Learn about CVE-2020-15193, a memory corruption vulnerability in Tensorflow versions 2.2.0 and 2.3.0. Understand the impact, technical details, affected systems, exploitation mechanism, and mitigation steps.
In Tensorflow before versions 2.2.1 and 2.3.1, the implementation of
dlpack.to_dlpack
can be made to use uninitialized memory resulting in further memory corruption. This is because the pybind11 glue code assumes that the argument is a tensor. However, there is nothing stopping users from passing in a Python object instead of a tensor. The uninitialized memory address is due to a reinterpret_cast
Since the PyObject
is a Python object, not a TensorFlow Tensor, the cast to EagerTensor
fails. The issue is patched in commit 22e07fb204386768e5bcbea563641ea11f96ceb8 and is released in TensorFlow versions 2.2.1, or 2.3.1.

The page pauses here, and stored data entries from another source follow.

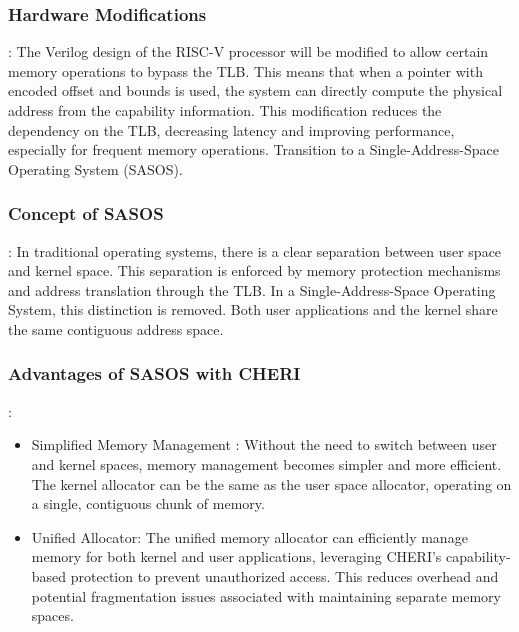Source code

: \subsubsection{Hardware Modifications}:
The Verilog design of the RISC-V processor will be modified to allow certain memory operations to bypass the TLB. This means that when a pointer with encoded offset and bounds is used, the system can directly compute the physical address from the capability information.
This modification reduces the dependency on the TLB, decreasing latency and improving performance, especially for frequent memory operations.
Transition to a Single-Address-Space Operating System (SASOS).
\subsubsection{Concept of SASOS}:
In traditional operating systems, there is a clear separation between user space and kernel space. This separation is enforced by memory protection mechanisms and address translation through the TLB.
In a Single-Address-Space Operating System, this distinction is removed. Both user applications and the kernel share the same contiguous address space.
\subsubsection{Advantages of SASOS with CHERI}:
\begin{itemize}
  \item Simplified Memory Management : Without the need to switch between user and kernel spaces, memory management becomes simpler and more efficient.
The kernel allocator can be the same as the user space allocator, operating on a single, contiguous chunk of memory.
  \item Unified Allocator: The unified memory allocator can efficiently manage memory for both kernel and user applications, leveraging CHERI's capability-based protection to prevent unauthorized access.
This reduces overhead and potential fragmentation issues associated with maintaining separate memory spaces.
\end{itemize}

Understanding CVE-2020-15193
This CVE involves memory corruption in Tensorflow due to uninitialized memory usage.
What is CVE-2020-15193?
CVE-2020-15193 is a vulnerability in Tensorflow versions 2.2.0 and 2.3.0 that allows the use of uninitialized memory, leading to memory corruption.
The Impact of CVE-2020-15193
The impact of this vulnerability is rated as HIGH severity with a CVSS base score of 7.1. It can result in memory corruption and compromise the integrity of affected systems.
Technical Details of CVE-2020-15193
This section provides detailed technical information about the vulnerability.
Vulnerability Description
The vulnerability arises from the improper handling of uninitialized memory in Tensorflow's
dlpack.to_dlpack
implementation, allowing memory corruption.
Affected Systems and Versions
Exploitation Mechanism
The vulnerability can be exploited by passing a Python object instead of a tensor to
dlpack.to_dlpack
, causing memory corruption due to uninitialized memory usage.
Mitigation and Prevention
Protecting systems from CVE-2020-15193 requires immediate actions and long-term security practices.
Immediate Steps to Take
Long-Term Security Practices
Patching and Updates
Ensure timely application of security patches and updates provided by Tensorflow to mitigate the risk of memory corruption.